* Source records *
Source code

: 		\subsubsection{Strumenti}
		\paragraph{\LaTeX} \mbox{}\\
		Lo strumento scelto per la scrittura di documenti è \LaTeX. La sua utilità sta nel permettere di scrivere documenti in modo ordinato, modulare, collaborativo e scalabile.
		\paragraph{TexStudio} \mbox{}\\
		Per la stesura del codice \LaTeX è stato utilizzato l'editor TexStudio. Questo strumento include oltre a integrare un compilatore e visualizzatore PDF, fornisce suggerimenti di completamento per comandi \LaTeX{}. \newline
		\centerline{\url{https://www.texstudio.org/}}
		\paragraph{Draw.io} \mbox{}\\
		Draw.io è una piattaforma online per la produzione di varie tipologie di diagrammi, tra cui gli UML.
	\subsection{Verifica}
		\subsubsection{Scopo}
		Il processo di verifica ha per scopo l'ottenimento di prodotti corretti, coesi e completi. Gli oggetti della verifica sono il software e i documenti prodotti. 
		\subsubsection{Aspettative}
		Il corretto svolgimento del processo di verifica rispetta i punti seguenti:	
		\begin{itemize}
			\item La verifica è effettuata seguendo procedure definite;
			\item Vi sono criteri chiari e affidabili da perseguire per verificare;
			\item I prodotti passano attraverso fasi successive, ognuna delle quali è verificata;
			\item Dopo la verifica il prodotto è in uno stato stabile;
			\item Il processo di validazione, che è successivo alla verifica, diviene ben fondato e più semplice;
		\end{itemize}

* JOB ITEM *
Looking at the data, how many lines hold the string "prodotti"? Reply with the number alone.

* RESPONSE TO THIS TASK *
2